Thursday, August 12, 2010
“Never ask for what ought to be offered,” 17-year-old Ree Dolly (Jennifer Lawrence) admonishes her younger brother and sister.
Despite their hunger and destitution, the Dolly clan will know the difference between right and wrong and learn the codes of behavior that govern the isolated social milieu in these Ozark Mountain backwoods of Missouri. It’s an almost hermetically sealed environment ruled by its own moral laws and customs, traditions that have been further skewed by years of poverty, rampant methamphetamine abuse, and the callous concern of outsiders.
Ree has become the de facto parent of young Sonny (Isaiah Stone) and Ashlee (Ashlee Thompson). Her father is one of the best speed cookers in the area, and her mother has become catatonic and useless from worry and a broken heart.
As the film (which is adapted from the novel by Daniel Woodrell) begins, Ree’s remaining world is about to crumble because her father has put up their house and timber acres as bail, and now he’s nowhere to be found, and their home and property is on the verge of government seizure. But Ree is determined to not let that happen.
“Never ask for what ought to be offered” could also sum up my feelings about Granik’s film, a work so finely wrought that it makes other movies appear wanting. With piercing characterizations of people who can be as hardscrabble and unforgiving as their environment yet as unbowed and mighty as the ancient trees, Winter’s Bone never hits a false note. The people can be harsh and cruel to one another, but in a perverse way, their behavior is a sort of kindness, a no-nonsense warning to stay away from that which can only bring greater trouble. Their dialogue is usually as spare as their no-frills surroundings.
Granik is just as judicious with her imagery, neither sentimentalizing nor patronizing her characters. She draws amazing performances from her actors. Her first full-length film, 2004’s Down to the Bone, was the first time most people recall every seeing Vera Farmiga onscreen, where her gut-wrenching performance left viewers amazed.

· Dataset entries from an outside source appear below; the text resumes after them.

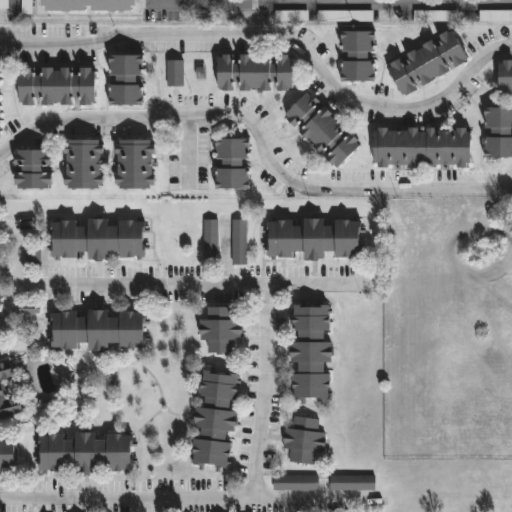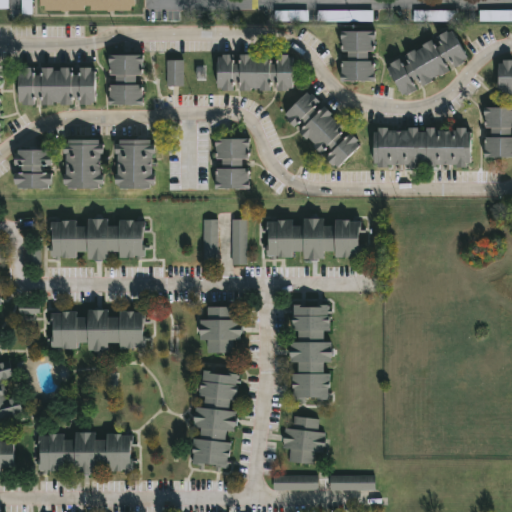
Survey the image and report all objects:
road: (338, 3)
building: (87, 5)
building: (87, 5)
road: (15, 6)
building: (359, 55)
building: (357, 57)
building: (429, 63)
building: (427, 64)
building: (256, 72)
building: (175, 73)
building: (174, 74)
building: (254, 74)
building: (505, 77)
building: (506, 77)
building: (126, 80)
building: (125, 81)
building: (58, 86)
building: (56, 87)
building: (0, 92)
road: (512, 118)
building: (324, 130)
building: (322, 131)
building: (498, 133)
building: (500, 133)
building: (420, 148)
building: (422, 148)
building: (234, 163)
building: (85, 164)
building: (83, 165)
building: (134, 165)
building: (136, 165)
building: (232, 165)
building: (33, 169)
building: (33, 170)
building: (99, 239)
building: (316, 239)
building: (313, 240)
building: (97, 241)
road: (308, 289)
road: (11, 307)
building: (100, 331)
building: (220, 331)
building: (222, 331)
building: (97, 332)
building: (0, 346)
building: (310, 354)
building: (313, 354)
building: (7, 393)
building: (7, 396)
building: (216, 418)
building: (214, 420)
building: (305, 440)
building: (304, 442)
building: (85, 454)
building: (86, 454)
building: (6, 455)
building: (6, 456)
building: (295, 484)
building: (352, 484)
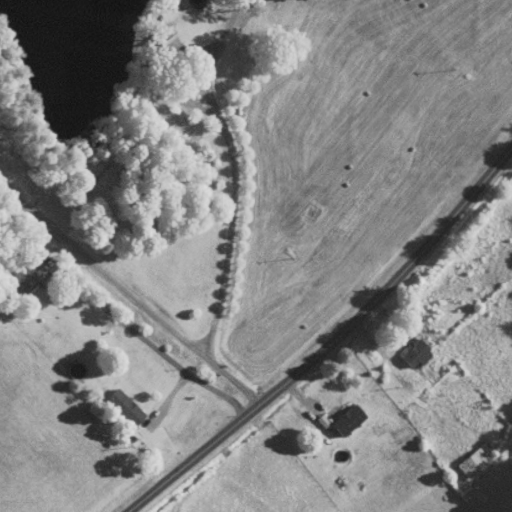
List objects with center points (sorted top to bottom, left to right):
road: (235, 172)
building: (36, 250)
building: (22, 277)
road: (129, 294)
road: (154, 337)
road: (379, 341)
road: (331, 342)
building: (414, 353)
road: (333, 375)
building: (123, 407)
building: (346, 419)
building: (472, 461)
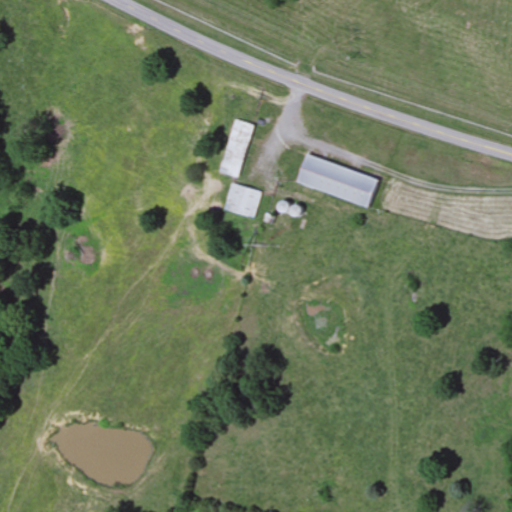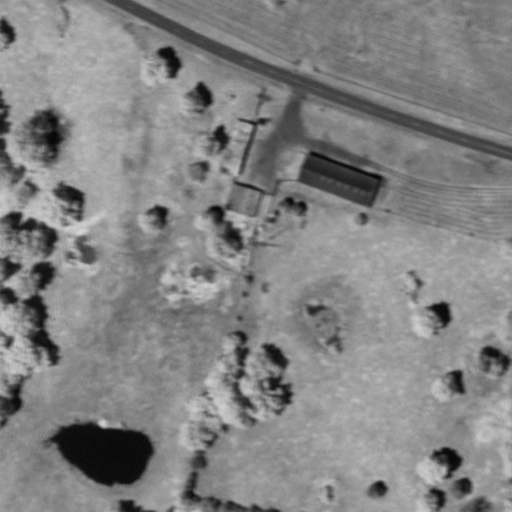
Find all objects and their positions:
road: (311, 86)
building: (237, 148)
building: (340, 181)
building: (243, 200)
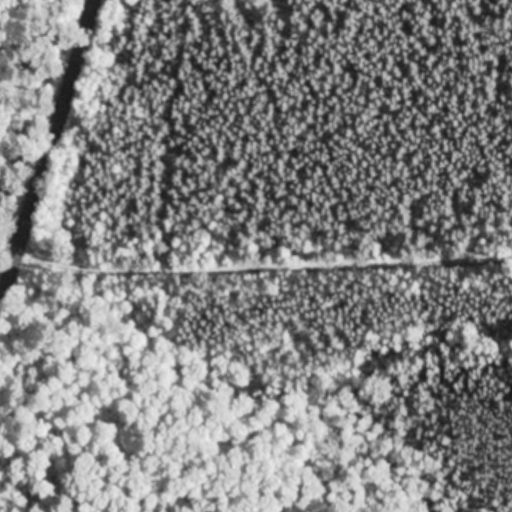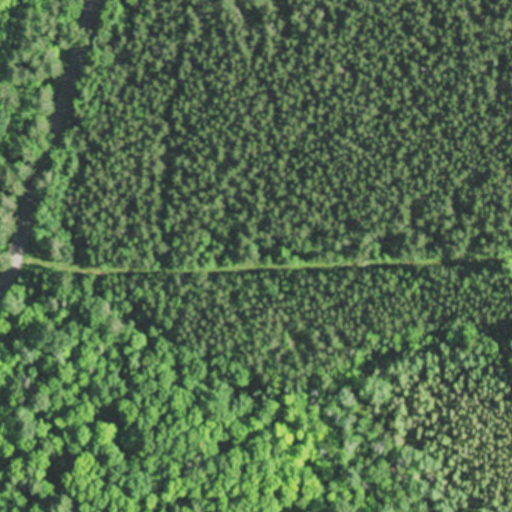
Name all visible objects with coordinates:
road: (50, 158)
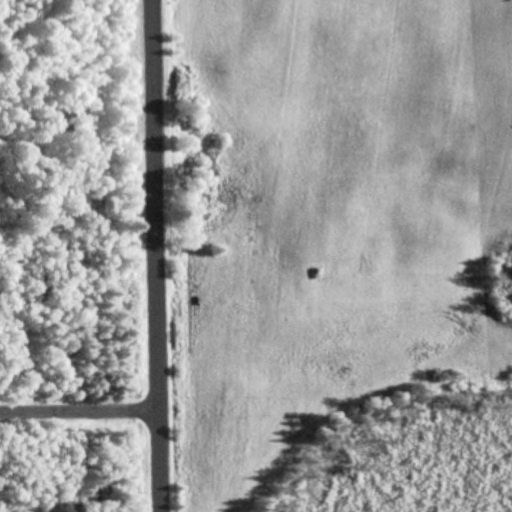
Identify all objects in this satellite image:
road: (164, 256)
road: (84, 410)
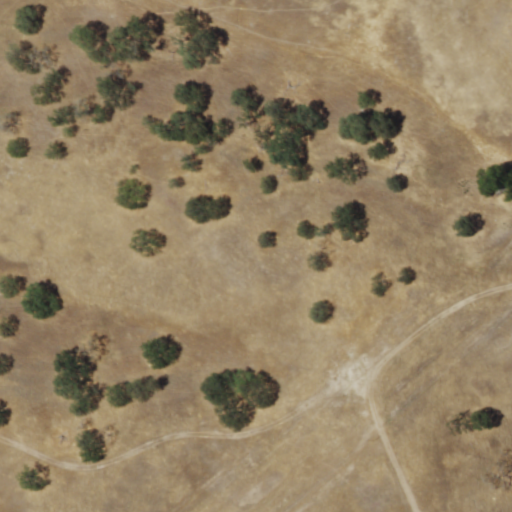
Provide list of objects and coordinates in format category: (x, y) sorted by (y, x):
road: (385, 369)
road: (188, 435)
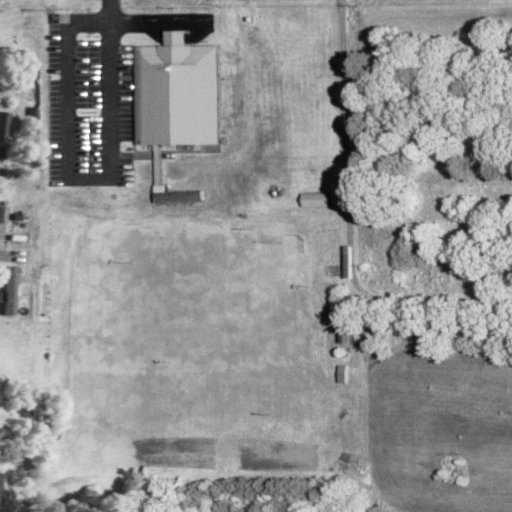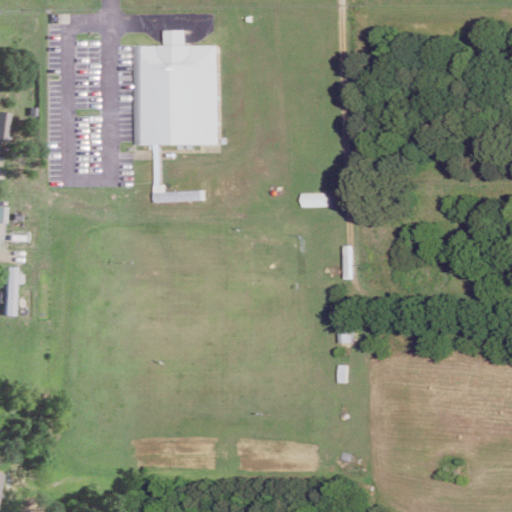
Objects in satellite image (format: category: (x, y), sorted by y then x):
parking lot: (98, 82)
building: (177, 89)
building: (178, 90)
building: (3, 122)
road: (344, 142)
road: (81, 168)
building: (316, 197)
building: (2, 211)
road: (1, 252)
building: (8, 288)
building: (346, 327)
building: (0, 475)
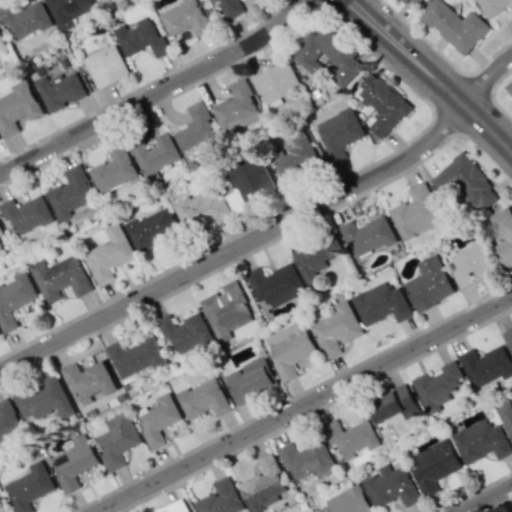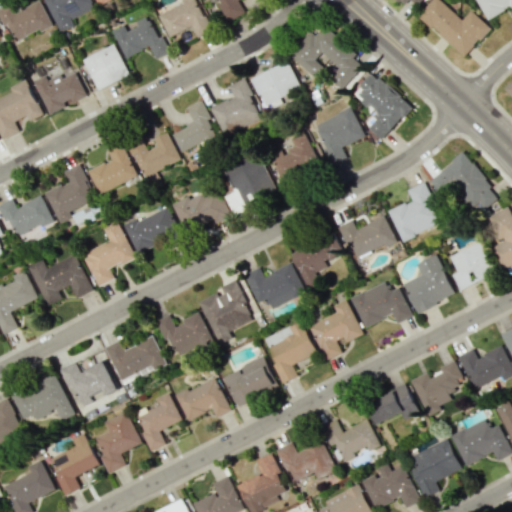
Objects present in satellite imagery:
building: (101, 1)
building: (408, 1)
building: (493, 6)
building: (232, 8)
building: (68, 11)
building: (25, 18)
building: (184, 18)
building: (454, 25)
building: (0, 37)
building: (140, 38)
building: (328, 55)
building: (106, 66)
road: (432, 74)
road: (487, 77)
building: (276, 82)
building: (509, 86)
building: (60, 91)
road: (154, 93)
building: (382, 103)
building: (17, 107)
building: (237, 108)
building: (196, 130)
building: (339, 133)
building: (154, 155)
building: (296, 158)
building: (113, 169)
building: (465, 182)
building: (248, 183)
building: (71, 193)
building: (199, 209)
building: (415, 213)
building: (27, 214)
building: (151, 228)
building: (368, 235)
building: (502, 235)
building: (1, 244)
building: (109, 254)
building: (316, 257)
building: (471, 265)
building: (60, 278)
building: (429, 283)
building: (275, 284)
building: (14, 298)
building: (381, 304)
building: (227, 310)
building: (336, 329)
building: (185, 332)
building: (508, 339)
building: (290, 348)
building: (134, 357)
building: (486, 366)
road: (9, 367)
building: (251, 380)
building: (90, 381)
building: (438, 386)
building: (43, 399)
building: (203, 399)
building: (394, 404)
building: (506, 415)
building: (8, 420)
building: (158, 420)
building: (351, 437)
building: (117, 440)
building: (481, 441)
building: (306, 459)
building: (74, 463)
building: (435, 465)
building: (263, 484)
building: (391, 486)
building: (29, 487)
building: (220, 498)
road: (488, 499)
building: (174, 507)
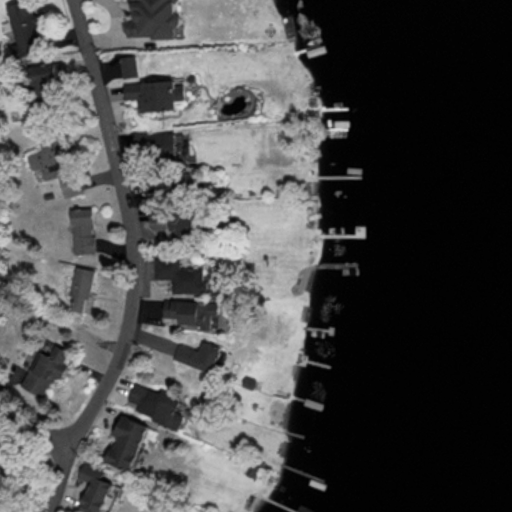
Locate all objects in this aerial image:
building: (153, 18)
building: (26, 27)
building: (129, 66)
building: (46, 75)
building: (153, 94)
building: (155, 145)
building: (51, 158)
building: (175, 184)
building: (71, 185)
building: (183, 224)
building: (83, 230)
road: (132, 260)
building: (180, 275)
building: (82, 288)
building: (193, 312)
building: (198, 355)
building: (47, 369)
building: (156, 404)
river: (451, 415)
road: (36, 432)
building: (127, 442)
building: (97, 490)
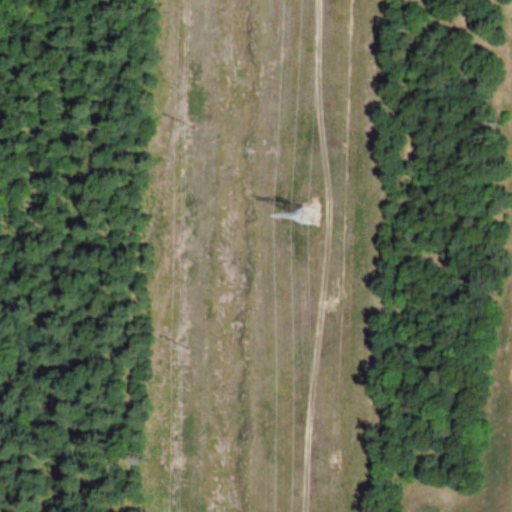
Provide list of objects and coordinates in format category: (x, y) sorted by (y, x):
power tower: (307, 215)
landfill: (439, 260)
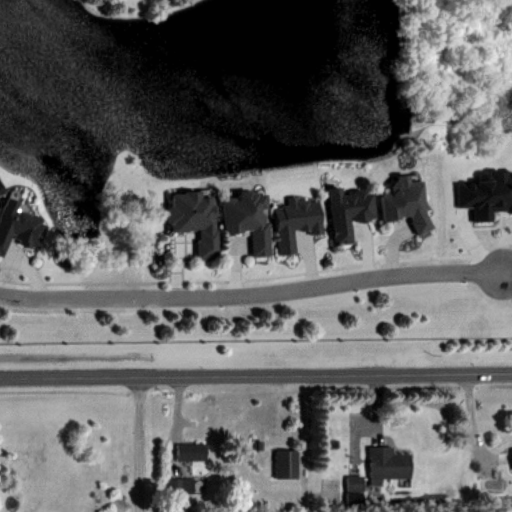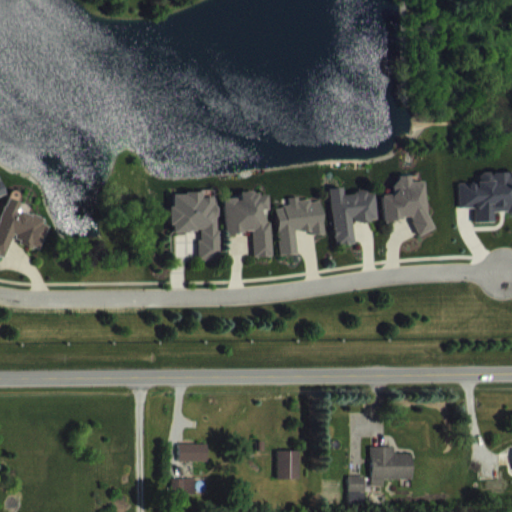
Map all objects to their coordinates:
building: (1, 204)
building: (487, 210)
building: (407, 218)
building: (351, 227)
building: (198, 235)
building: (251, 235)
building: (299, 237)
building: (20, 242)
road: (254, 292)
road: (256, 376)
road: (138, 443)
building: (194, 467)
building: (289, 479)
building: (389, 480)
building: (184, 501)
building: (357, 501)
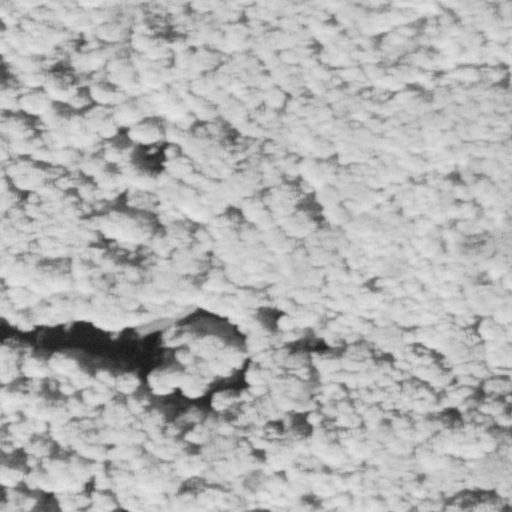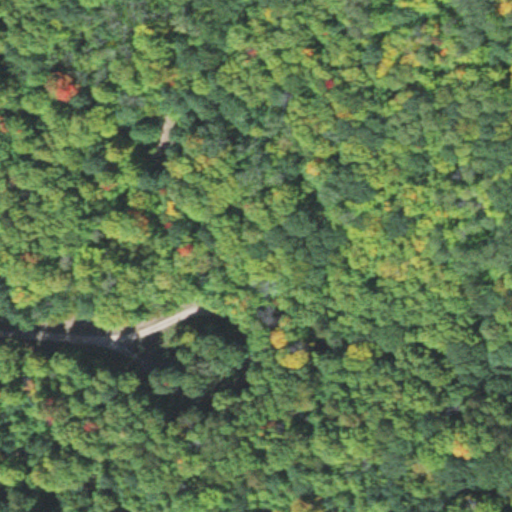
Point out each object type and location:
road: (235, 315)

In Winter’s Bone, newcomer Lawrence also delivers an astonishingly lived-in performance. Arrestingly good, too, is former Austin actor John Hawkes’ turn as Ree’s uncle Teardrop, a man caught between the demands of his own meth addiction and his feelings for his brother’s family. All the adults in Ree’s life are flawed human beings, but that somehow makes this girl stronger.
Winner of the Grand Jury Prize and the Waldo Salt Screenwriting Award earlier this year at Sundance, Winter’s Bone is the kind of film that should be offered to us more often. Maybe, like Ree, we shouldn’t ask for what ought to be offered, but the least we can do is say thank you with our box-office dollars.